Is there a way to make the clean_mem command perform automatically?
Say in intervals of every fiveteen minutes, or prefferable maybe, by somehow letting the server do it itself when a certain stage has been reached, where clean_mem or however it goes internally would be applied as needed by the system?
Maybe set up a cron job?
crontab -e
minute hour day-of-month month day-of-week command
For all the numbers you can use lists eg, 5,34,55 in the first field will mean run at 5 past 34 past and 55 past what ever hour is defined.
You can also use intervals, they are defined like this: */20 this example means every 20th and if in the minutes column this will be equivalent to 0,20,40
So to run a command every monday at 5:30 in afternoon:
30 17 * * 1 /usr/bin/somedirectory/somecommand
or every 15 minutes
*/15 * * * * /usr/bin/somedirectory/somecommand
or pr user
*/15 * * * * root /usr/bin/somedirectory/somecommand
Note that the day-of-week goes from 0-6 where 0 is sunday.

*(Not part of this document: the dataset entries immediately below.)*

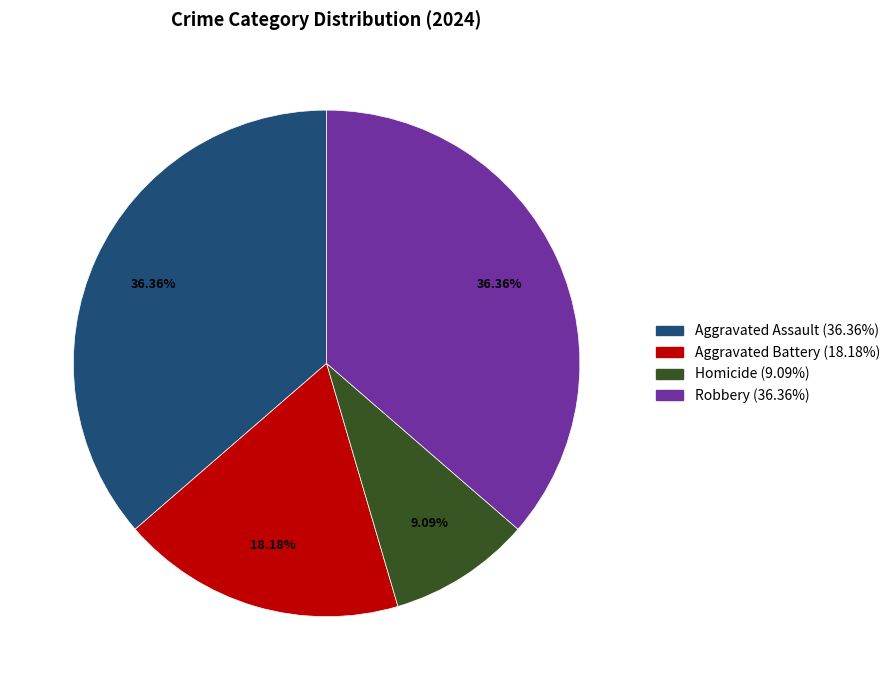

What is the smallest slice in the pie chart?

Homicide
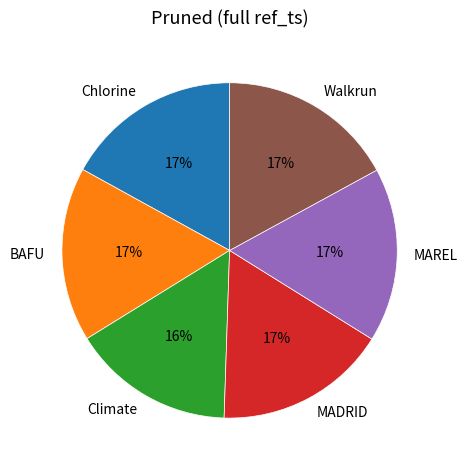

Count the number of slices in the pie.

6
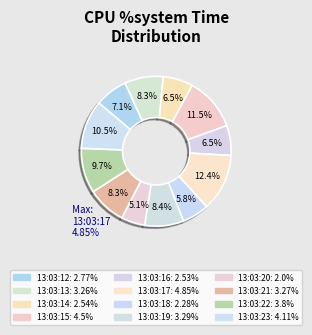

Rank the categories by value from highest to lowest.

13:03:17, 13:03:15, 13:03:23, 13:03:22, 13:03:19, 13:03:21, 13:03:13, 13:03:12, 13:03:14, 13:03:16, 13:03:18, 13:03:20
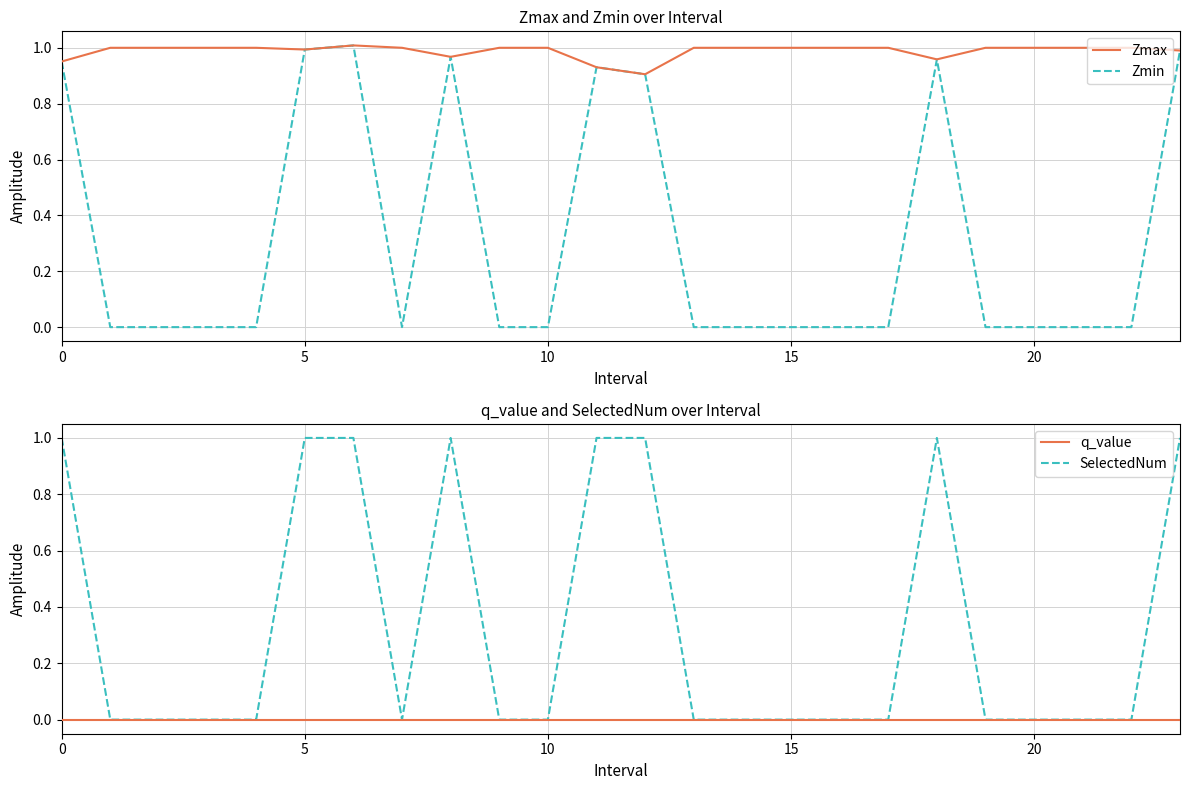

What is the sum of all Zmax values?

23.7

You can see the contents of the user crontab with crontab -l.
or every 15 minutes
*/15 * * * * /usr/bin/somedirectory/somecommand
Well I assume crontab is already installed with the quickbox.io installation then?
The command, half of it I understand the other half leaves me puzzled. But for me most importantly
, it just has to work.
So the text quoted would suite my needs however how do I find the folder where the command of clean_mem in this case is located, and how do I boot the sequence.

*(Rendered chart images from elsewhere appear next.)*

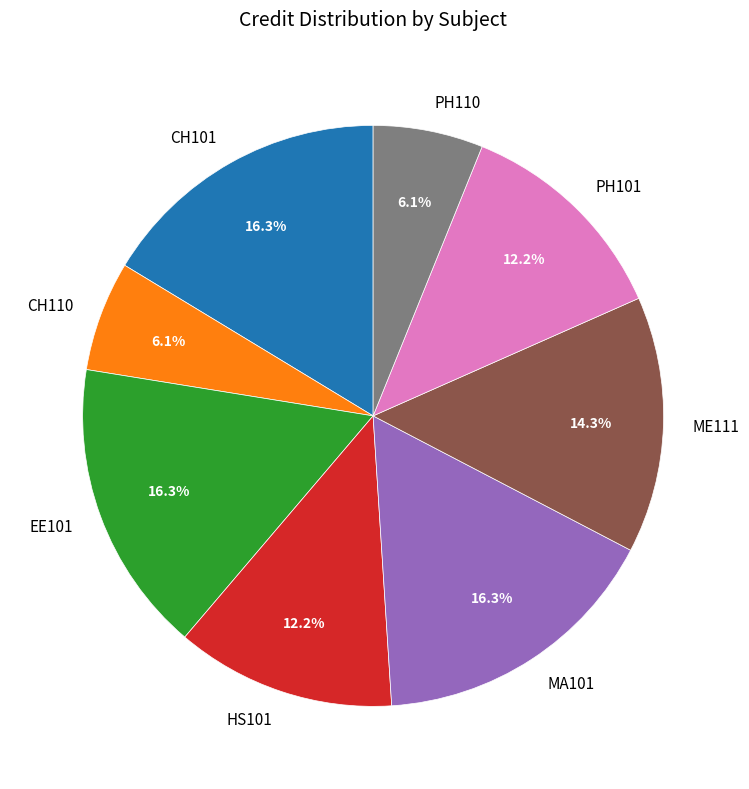

To the nearest percent, what is the difference between the ME111 and CH101 slice percentages?

2%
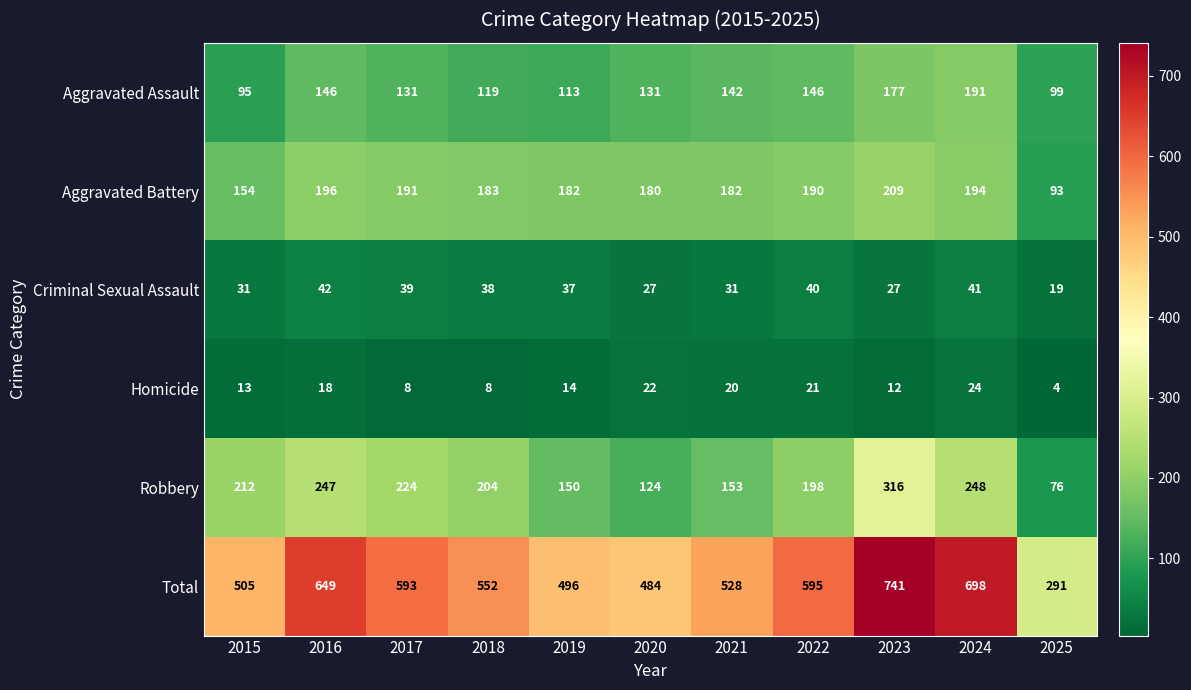

What is the smallest value displayed?

4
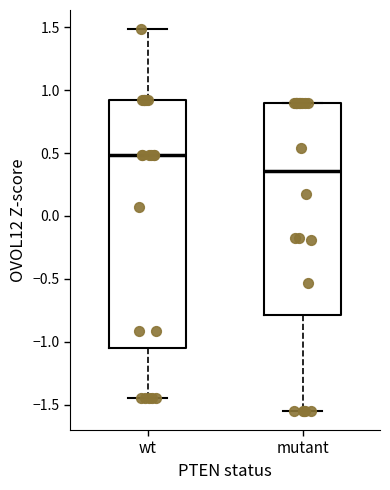

Which box has the lowest median line?

mutant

Just by typing: “sudo crontab -e” && "/15 * * * * /usr/bin//clean_mem
?
Thanks for the quick reply btw
Also but wondering if this is for a different thread. If it is tell me please.
Is there something I could configure differently where the memory issue wouldn’t arise or just auto clean that cache somehow?
It seems weird to me that one would have to manually put in the command wheter from an apt script or otherwise.
Just because bars topping doesn´t mean anything bad - its´just how linux runs as far as I remember. It has also been mentioned else where
"So the text quoted would suite my needs however how do I find the folder where the command of clean_mem in this case is located, and how do I boot the sequence.
Just by typing: “sudo crontab -e” && “/15 * * * * /usr/bin//clean_mem”
Is this answered elsewhere or was that not what you meant?
Why would you want to clear the cache mem so often? Performance wise you wont win anything from it. You’ll only slow your server down
This exactly. I would not advise you creating a cron to clean your cached memory that often. This is merely a courtesy function that has been included if someone really needs to clear out their cached mem, for whatever reason. pay attention to Real Memory usage and not cached or physical.
You can find an explanation here and here for more info… I will also create a FAQ in this regard as a lot of people seem confused as to what this is exactly.